At the end of the day, I do not believe we will see any major market shifts across the board because of this. We may see it in certain areas of the market, One Beds priced from 400 to 550k for instance in the downtown market. But for the overall market I do not see much of an effect in Chicago. However, it is something to watch.

Fear Mongering 

Leading up to the passage of this bill and the many versions of it those in the Real Estate industry were posting on social media left and right about how you need to call your congressmen and congresswomen and urge them to vote down this bill. Posts would read “This will lower property values by over 10%” and the like. The National Association of Realtors and the Illinois Association sent me countless e-mails urging me to “take action!”

As much as I appreciate those in our industry looking out for the best interest of our clients and my profession, we sometimes do more harm then good. Think back to the crash. Enough said.

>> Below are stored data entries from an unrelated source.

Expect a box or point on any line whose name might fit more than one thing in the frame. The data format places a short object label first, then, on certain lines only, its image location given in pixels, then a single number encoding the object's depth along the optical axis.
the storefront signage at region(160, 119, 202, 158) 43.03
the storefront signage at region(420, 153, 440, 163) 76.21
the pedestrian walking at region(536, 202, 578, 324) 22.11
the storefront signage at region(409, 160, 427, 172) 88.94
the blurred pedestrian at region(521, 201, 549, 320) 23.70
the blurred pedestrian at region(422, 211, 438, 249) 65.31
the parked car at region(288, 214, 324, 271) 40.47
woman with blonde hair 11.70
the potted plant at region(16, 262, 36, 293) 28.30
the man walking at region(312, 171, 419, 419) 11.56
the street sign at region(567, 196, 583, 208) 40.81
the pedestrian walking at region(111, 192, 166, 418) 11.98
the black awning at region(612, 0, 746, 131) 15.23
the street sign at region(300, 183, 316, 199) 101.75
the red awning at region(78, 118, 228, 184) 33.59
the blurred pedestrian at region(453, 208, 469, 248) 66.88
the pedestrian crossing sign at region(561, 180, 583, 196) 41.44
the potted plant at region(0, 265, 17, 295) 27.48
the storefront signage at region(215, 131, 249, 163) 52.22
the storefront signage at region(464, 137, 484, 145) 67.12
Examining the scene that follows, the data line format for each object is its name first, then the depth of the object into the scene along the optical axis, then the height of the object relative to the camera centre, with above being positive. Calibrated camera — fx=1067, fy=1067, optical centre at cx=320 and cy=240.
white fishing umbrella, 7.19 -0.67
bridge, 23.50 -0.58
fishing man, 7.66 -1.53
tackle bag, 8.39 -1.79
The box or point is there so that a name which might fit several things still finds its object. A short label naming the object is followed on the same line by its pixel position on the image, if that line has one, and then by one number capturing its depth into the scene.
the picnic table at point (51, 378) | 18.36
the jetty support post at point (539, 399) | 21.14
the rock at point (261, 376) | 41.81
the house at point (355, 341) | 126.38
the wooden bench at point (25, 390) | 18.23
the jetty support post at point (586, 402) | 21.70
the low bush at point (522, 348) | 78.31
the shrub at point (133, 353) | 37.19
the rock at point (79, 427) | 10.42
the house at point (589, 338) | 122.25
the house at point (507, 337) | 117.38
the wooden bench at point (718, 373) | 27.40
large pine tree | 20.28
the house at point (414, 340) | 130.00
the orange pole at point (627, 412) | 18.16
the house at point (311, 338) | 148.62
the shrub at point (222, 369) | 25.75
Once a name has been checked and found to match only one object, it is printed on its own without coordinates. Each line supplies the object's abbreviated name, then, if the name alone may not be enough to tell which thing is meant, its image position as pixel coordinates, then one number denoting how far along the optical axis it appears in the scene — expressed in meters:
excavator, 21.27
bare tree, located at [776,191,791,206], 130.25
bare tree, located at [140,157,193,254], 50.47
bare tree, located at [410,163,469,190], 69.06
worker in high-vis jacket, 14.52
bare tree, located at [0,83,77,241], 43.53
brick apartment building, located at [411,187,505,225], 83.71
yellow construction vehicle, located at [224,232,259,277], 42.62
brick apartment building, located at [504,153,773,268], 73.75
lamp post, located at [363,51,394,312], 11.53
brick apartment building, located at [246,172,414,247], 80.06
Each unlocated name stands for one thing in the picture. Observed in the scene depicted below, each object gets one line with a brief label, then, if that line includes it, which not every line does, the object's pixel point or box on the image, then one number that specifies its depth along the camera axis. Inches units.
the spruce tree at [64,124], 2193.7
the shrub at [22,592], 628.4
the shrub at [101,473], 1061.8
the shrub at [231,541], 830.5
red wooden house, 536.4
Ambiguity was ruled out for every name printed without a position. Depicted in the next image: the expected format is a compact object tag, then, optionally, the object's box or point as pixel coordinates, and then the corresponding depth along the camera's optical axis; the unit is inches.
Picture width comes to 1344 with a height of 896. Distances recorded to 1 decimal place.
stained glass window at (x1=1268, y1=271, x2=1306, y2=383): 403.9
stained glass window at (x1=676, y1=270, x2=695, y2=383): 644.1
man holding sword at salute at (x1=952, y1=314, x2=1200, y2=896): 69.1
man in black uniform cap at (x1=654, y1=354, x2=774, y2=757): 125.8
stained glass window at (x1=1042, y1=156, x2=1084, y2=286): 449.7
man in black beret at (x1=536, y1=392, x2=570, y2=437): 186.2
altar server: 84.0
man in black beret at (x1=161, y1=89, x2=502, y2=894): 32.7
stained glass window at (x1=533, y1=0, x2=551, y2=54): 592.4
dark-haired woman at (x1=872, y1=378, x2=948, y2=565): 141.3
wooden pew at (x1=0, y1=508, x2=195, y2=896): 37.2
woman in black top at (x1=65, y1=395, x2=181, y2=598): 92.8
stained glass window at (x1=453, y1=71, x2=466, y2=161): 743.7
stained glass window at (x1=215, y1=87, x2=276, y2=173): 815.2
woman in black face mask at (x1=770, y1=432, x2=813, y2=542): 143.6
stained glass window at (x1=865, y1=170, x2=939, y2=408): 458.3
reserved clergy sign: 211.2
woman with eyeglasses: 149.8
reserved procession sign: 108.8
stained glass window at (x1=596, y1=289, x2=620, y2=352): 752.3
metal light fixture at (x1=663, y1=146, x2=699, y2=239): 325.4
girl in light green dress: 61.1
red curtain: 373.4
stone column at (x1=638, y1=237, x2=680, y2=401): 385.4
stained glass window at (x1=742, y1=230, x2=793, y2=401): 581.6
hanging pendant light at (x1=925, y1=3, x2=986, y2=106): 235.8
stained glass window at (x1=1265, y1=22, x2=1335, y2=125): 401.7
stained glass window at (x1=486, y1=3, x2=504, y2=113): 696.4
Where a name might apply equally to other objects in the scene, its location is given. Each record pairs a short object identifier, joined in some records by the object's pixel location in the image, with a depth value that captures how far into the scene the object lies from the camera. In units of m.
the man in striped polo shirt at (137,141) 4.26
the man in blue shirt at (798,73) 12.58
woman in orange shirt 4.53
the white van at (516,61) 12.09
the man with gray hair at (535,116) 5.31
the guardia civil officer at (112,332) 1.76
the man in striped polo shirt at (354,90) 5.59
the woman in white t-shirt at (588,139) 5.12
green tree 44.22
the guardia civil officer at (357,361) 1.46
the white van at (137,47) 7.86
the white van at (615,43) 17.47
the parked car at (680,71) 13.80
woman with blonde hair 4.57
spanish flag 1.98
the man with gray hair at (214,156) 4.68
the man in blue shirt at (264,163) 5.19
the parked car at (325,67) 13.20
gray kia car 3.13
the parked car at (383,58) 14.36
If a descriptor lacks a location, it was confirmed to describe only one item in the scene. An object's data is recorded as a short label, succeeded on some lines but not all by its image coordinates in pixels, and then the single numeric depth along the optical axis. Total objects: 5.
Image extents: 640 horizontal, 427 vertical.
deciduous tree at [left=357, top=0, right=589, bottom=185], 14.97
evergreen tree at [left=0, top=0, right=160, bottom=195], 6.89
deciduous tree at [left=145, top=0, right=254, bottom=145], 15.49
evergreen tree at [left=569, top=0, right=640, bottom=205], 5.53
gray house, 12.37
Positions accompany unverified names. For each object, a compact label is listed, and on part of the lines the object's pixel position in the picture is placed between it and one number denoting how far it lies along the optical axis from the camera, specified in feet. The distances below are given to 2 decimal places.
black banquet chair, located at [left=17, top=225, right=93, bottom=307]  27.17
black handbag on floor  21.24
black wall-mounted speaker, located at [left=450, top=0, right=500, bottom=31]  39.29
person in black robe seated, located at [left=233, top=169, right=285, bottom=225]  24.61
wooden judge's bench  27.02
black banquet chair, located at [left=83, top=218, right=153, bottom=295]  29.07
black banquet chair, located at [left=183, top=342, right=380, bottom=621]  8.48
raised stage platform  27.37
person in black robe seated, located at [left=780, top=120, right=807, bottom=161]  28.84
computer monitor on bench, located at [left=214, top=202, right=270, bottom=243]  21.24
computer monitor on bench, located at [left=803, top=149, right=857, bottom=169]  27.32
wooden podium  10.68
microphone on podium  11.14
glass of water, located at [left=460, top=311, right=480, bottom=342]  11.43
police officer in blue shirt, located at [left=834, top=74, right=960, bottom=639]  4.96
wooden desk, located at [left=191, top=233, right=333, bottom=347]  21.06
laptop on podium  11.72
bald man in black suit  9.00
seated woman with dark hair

If this fear mongering continues it can be enough to unintentionally scare the market. It was posts like this which lead some of my clients to reach out to me worried. Most of these posts didn’t explain all the changes to the bill. When they did explain the changes they did so in a slanted way. I’m not trying to advocate for this bill, instead I’m just trying to give information and let cooler heads prevail. Frantic social media posting without giving consumers substance does no good and only confuses and panics people. What happens to markets when people are confused and panic?

In Summary…. 

At the end of the day the only way we will know how the market will adjust will be to watch it. From talking with clients and those in the industry, I do not see the Chicago market decreasing in home values. Our inventory is low. Buyers in recent years have been extremely well qualified and continue to be very well qualified. Those who want to buy are not changing their minds. Sure those on the fence may have some pause, but I don’t believe the tax bill will be enough to push them off the fence. If anything it will be other factors that may do so.